Examples of Running Containers

Logging Into the NGC Container Registry

When you connect to the VM instance, the instance script initiates the Docker login process automatically, at which point you must enter your NGC API Key.

If necessary, log in to the NGC container registry manually using the following Docker command.

docker login nvcr.io

You will be prompted to enter a Username and Password. Type “$oauthtoken” exactly as shown, and enter your NGC API key obtained during NGC account setup:

Username: $oauthtoken

Password: <Your NGC API Key>

From this point you can run Docker commands and access the NGC container registry from the VM instance.

Example: MNIST Training Run Using PyTorch Container

Once logged in to the NVIDIA GPU Cloud Image instance, you can run the MNIST example under PyTorch.

Note that the PyTorch example will download the MNIST dataset from the web.

  1. Pull and run the PyTorch container:
    docker pull nvcr.io/nvidia/pytorch:18.02-py3
    docker run --runtime=nvidia --rm -it nvcr.io/nvidia/pytorch:18.02-py3.10
  2. Run the MNIST example:
    cd /opt/pytorch/examples/mnist
    python main.py

Example: MNIST Training Run Using TensorFlow Container

Once logged in to the NVIDIA GPU Cloud Image instance, you can run the MNIST example under TensorFlow.

Note that the TensorFlow built-in example will pull the MNIST dataset from the web.

  1. Pull and run the TensorFlow container.
    docker pull nvcr.io/nvidia/tensorflow:18.02-py3
    docker run --runtime=nvidia --rm -it nvcr.io/nvidia/tensorflow:18.02-py3
  2. Follow this tutorial: https://www.tensorflow.org/get_started/mnist/beginners
  3. Run the MNIST_with_summaries example:
    cd /opt/tensorflow/tensorflow/examples/tutorials/mnist
    python mnist_with_summaries.py

Example: Persistent SSD Dataset Disk with ImageNet, ResNet50 Tor TensorFlow

This example involves downloading ImageNet, and requires

  • A Volta-based GPU Cloud instance.
  • That you have created an Persistent SSD Disk as data volume.
  1. Mount the Persistent SSD Disk volume to /data.

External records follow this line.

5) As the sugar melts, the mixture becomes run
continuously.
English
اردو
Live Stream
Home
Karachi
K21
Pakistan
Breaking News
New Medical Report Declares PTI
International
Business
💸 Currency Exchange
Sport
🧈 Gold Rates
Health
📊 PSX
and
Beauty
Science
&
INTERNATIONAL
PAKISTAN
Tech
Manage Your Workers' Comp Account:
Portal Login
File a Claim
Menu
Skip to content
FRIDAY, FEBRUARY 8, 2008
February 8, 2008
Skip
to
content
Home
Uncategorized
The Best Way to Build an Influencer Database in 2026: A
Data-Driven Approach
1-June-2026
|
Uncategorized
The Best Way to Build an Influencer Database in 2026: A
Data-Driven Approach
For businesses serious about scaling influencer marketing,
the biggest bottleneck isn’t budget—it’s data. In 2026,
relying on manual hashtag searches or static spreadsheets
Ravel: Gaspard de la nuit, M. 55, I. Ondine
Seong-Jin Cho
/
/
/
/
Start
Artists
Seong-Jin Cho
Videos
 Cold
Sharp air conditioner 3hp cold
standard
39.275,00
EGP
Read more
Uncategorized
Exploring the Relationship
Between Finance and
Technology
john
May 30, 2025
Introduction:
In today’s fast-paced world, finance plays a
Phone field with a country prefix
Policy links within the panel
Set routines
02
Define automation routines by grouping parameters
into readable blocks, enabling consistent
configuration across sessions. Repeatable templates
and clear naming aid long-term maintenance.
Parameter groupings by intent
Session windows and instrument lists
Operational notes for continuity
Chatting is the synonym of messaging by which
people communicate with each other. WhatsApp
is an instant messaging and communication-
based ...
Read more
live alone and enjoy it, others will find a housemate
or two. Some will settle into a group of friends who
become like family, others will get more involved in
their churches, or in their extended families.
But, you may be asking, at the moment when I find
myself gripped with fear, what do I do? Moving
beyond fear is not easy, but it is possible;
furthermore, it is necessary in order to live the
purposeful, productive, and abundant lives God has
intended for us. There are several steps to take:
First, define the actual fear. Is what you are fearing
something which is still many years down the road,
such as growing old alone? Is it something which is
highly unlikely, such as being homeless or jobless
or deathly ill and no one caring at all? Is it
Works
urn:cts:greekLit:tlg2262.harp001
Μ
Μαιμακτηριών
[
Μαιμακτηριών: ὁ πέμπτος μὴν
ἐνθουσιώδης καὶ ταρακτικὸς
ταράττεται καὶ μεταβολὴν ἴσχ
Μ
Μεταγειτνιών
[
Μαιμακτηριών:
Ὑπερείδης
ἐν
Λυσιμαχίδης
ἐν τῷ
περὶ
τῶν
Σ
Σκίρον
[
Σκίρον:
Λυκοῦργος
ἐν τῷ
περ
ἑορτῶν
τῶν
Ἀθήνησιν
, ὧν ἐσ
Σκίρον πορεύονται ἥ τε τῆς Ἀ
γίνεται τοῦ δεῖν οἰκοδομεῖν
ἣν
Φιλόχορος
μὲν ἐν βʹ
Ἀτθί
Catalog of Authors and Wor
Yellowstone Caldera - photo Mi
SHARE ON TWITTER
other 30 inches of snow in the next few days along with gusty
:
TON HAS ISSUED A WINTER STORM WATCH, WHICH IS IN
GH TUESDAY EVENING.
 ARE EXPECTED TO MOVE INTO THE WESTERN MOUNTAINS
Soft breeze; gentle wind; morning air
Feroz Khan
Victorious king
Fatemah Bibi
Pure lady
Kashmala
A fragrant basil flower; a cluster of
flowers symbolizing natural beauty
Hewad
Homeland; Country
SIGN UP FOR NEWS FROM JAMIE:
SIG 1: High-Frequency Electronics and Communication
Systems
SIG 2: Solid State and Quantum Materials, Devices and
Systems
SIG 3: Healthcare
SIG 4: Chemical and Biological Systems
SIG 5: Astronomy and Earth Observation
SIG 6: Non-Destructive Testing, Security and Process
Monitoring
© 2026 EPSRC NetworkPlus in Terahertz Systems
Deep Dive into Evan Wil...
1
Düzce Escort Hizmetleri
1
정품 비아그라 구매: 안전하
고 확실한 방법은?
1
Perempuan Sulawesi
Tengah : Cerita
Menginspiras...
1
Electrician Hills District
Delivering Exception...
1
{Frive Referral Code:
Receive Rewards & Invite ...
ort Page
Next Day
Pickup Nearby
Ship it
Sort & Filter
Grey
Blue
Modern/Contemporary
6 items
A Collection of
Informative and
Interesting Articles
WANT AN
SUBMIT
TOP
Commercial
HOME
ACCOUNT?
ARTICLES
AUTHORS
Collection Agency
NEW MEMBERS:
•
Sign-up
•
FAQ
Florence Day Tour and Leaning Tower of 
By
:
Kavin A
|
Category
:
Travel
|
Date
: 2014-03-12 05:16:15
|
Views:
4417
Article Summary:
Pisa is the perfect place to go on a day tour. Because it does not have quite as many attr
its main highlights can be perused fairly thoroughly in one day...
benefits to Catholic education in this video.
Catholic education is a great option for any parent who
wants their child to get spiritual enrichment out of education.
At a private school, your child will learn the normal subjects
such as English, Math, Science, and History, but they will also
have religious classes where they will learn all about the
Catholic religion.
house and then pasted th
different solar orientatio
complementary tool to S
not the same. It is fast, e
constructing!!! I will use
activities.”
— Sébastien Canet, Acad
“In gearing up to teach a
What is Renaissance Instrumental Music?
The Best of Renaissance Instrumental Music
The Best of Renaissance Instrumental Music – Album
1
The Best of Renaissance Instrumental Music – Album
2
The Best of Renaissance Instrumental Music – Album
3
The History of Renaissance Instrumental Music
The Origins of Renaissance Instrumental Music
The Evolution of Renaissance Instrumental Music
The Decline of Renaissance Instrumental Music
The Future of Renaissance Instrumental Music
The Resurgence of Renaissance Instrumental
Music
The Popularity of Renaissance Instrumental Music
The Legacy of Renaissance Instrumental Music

    This is the instruction for the one-time mount:

    sudo mkdir /data
    sudo mount /dev/sdb1 /data
    sudo chmod 777 /data
     
  2. Copy the ImageNet dataset onto the SSD file system in /data:
    scp -r local_dataset_dir/ <username>@<GCP_VM_Instance>:/data
    docker pull nvcr.io/nvidia/tensorflow:18.02-py3
    docker run --runtime=nvidia --rm -it -v /data:/data nvcr.io/nvidia/tensorflow:18.02-py3
    
  3. In the running container, move to the ImageNet download script directory:
    cd /opt/tensorflow/nvidia-examples/build_imagenet_data/
  4. Read the README.md file, and follow the instructions for downloading ImageNet. This may take several hours.
  5. Train ResNet50 with TensorFlow.
    cd /opt/tensorflow/nvidia-examples/cnn
    python nvcnn.py --model=resnet50 \
                    --data_dir=/data/imagenet_tfrecord \
                    --batch_size=64 \
                    --num_gpus=1 \
                    --num_epochs=120 \
                    --display_every=50 \
                    --log_dir=/home/train/resnet50-1
    
    For num_gpus, specify the number of GPUs used for the VM instance.